* What is needed *
Repeat the lines from the line with "right elbow: (130, 278, 6)" to the line with "right knee: (352, 454, -25)" in the listing below, keeping both end lines and adding nothing.

* Dataset records *
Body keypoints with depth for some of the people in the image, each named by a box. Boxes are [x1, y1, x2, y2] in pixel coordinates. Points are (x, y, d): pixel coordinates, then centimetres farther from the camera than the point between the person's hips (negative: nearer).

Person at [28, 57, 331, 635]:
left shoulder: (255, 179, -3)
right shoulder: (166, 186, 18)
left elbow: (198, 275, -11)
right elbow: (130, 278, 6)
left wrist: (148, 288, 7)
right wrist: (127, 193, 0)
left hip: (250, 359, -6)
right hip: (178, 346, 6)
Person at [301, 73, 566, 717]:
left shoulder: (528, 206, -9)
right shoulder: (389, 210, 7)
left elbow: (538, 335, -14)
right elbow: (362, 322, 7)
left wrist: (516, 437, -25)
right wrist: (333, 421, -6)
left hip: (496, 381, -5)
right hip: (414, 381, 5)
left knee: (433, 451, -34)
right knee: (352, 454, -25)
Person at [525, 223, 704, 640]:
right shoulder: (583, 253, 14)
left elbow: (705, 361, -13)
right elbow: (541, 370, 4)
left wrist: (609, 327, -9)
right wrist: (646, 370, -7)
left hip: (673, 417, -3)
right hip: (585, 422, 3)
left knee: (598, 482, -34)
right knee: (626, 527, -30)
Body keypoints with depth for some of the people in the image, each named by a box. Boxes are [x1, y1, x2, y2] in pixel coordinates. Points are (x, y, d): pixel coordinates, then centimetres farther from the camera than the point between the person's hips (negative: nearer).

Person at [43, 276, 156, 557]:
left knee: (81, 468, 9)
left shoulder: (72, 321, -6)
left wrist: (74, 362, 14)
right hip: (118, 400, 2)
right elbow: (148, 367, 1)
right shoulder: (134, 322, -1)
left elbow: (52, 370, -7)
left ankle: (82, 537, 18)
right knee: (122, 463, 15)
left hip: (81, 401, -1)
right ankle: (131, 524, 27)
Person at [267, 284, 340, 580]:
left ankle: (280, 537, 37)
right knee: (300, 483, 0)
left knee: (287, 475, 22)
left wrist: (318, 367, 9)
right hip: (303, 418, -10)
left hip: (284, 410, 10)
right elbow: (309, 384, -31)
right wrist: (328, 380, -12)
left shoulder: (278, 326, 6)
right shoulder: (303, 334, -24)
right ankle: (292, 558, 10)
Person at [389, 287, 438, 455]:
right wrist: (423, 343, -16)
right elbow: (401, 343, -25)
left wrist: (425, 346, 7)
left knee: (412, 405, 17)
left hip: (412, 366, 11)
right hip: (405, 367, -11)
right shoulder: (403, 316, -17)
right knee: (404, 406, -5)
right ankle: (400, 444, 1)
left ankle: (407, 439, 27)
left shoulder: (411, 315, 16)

* Answer box *
right elbow: (130, 278, 6)
left wrist: (148, 288, 7)
right wrist: (127, 193, 0)
left hip: (250, 359, -6)
right hip: (178, 346, 6)
Person at [301, 73, 566, 717]:
left shoulder: (528, 206, -9)
right shoulder: (389, 210, 7)
left elbow: (538, 335, -14)
right elbow: (362, 322, 7)
left wrist: (516, 437, -25)
right wrist: (333, 421, -6)
left hip: (496, 381, -5)
right hip: (414, 381, 5)
left knee: (433, 451, -34)
right knee: (352, 454, -25)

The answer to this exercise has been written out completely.